The Institute for the Study of War (ISW) has released a report on the regime’s campaign in Aleppo and Homs cities in 2013 and the military situation on the ground in each situation going into 2014.
It asserts that in spring 2013, “the regime lacked the necessary manpower to conduct simultaneous operations on multiple fronts against rebel groups that were quickly making gains throughout the north, south and Damascus countryside. The Syrian Arab Army (SAA) had sustained more losses than it could replenish. It relied on air assets to resupply besieged troops in its Aleppo and Idlib outposts because it lacked overland logistical lines connecting those outposts.”

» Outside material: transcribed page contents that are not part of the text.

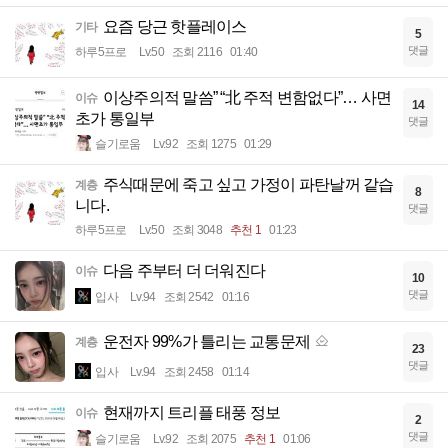
요즘 당근 핫플레이스
기타
5
댓글
하루5프로
Lv.50
조회 2116
01:40
이상주의적 말씀” “北 주적 변함없다”… 사면
이슈
14
초가 통일부
댓글
슬기로움
Lv.92
조회 1275
01:29
주식때문에 죽고 싶고 가정이 파탄날꺼 같습
계층
8
니다.
댓글
하루5프로
Lv.50
조회 3048
추천 1
01:23
다음 주부터 더 더워진다
이슈
10
댓글
입사
Lv.94
조회 2542
01:16
운전자 99%가 틀리는 교통문제
계층
23
댓글
입사
Lv.94
조회 2458
01:14
현재까지 트리플 태풍 정보
이슈
2
댓글
슬기로움
Lv.92
조회 2075
추천 1
01:06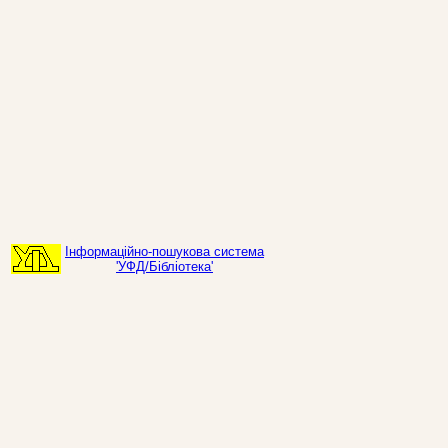
Інформаційно-пошукова система
'УФД/Бібліотека'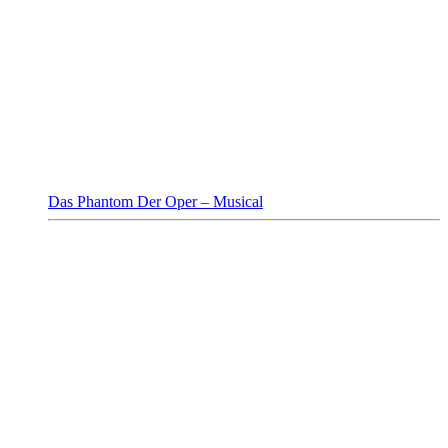
Das Phantom Der Oper – Musical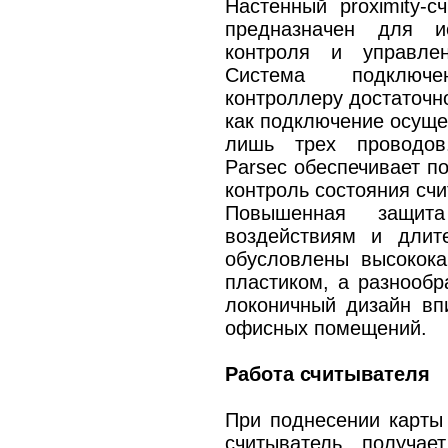
Настенный proximity-
предназначен для и
контроля и управле
Система подключ
контроллеру достаточно
как подключение осуще
лишь трех проводов
Parsec обеспечивает п
контроль состояния счи
Повышенная защит
воздействиям и длит
обусловлены высокок
пластиком, а разнооб
локоничный дизайн вп
офисных помещений.
Работа считывателя
При поднесении карты
считыватель получа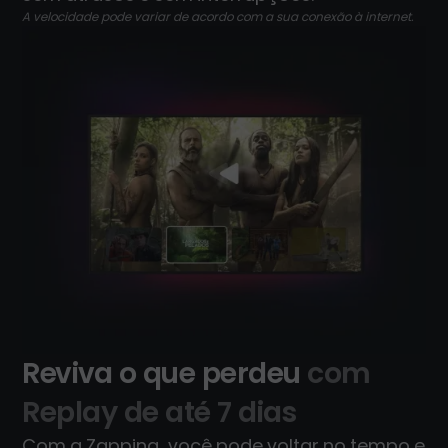
A velocidade pode variar de acordo com a sua conexão à internet.
Reviva o que perdeu
com
Replay de até 7 dias
Com a Zapping, você pode voltar no tempo e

ISW’s Isabel Nassief, the paper’s author, explains why Assad is confident in the new year, but won’t be able to pull off a “decisive victory” over rebel fighters.
Syria Deeply: What is the current outlook for the regime?
Isabel Nassief: The regime is stronger in January 2014 than it was last year. Going into the 2013 year, the regime had significant challenges, one of which centered on an issue of manpower. Due to defections, deaths and general attrition, it had lost a lot of troops. The regime was also faced with an insurgency that was fighting an unconventional war, and it didn’t have the capacity to meet that challenge because the Syrian Arab Army had been trained as a conventional fighting force. Over the course of 2013 there was increasing support for the regime from Hezbollah, Iran and Iraqi Shia militias, and Russia that has boosted their manpower and helped them fight this unconventional war.
SD: Why did you decide to explore the situations in these two cities?
IN: Homs is the lynchpin of the regime’s supply routes between Damascus and the coast. Homs also contains the regime’s primary supply lines between Damascus and Aleppo which is significant. Aleppo is interesting because there have been a lot of reports that the regime would retract to a rump Alawi state in Latakia and Tartous. What happened in 2013 is that the regime repeatedly ventured up towards Aleppo and does not intend to give it up. It’s important because it says that the regime’s end goals still involve some degree of territorial integrity.
Homs’s proximity to Lebanon makes it a more viable battlefield, with Hezbollah’s participation, and the extent of Hezbollah’s command and control of operations in Homs is far greater than that it is in Aleppo.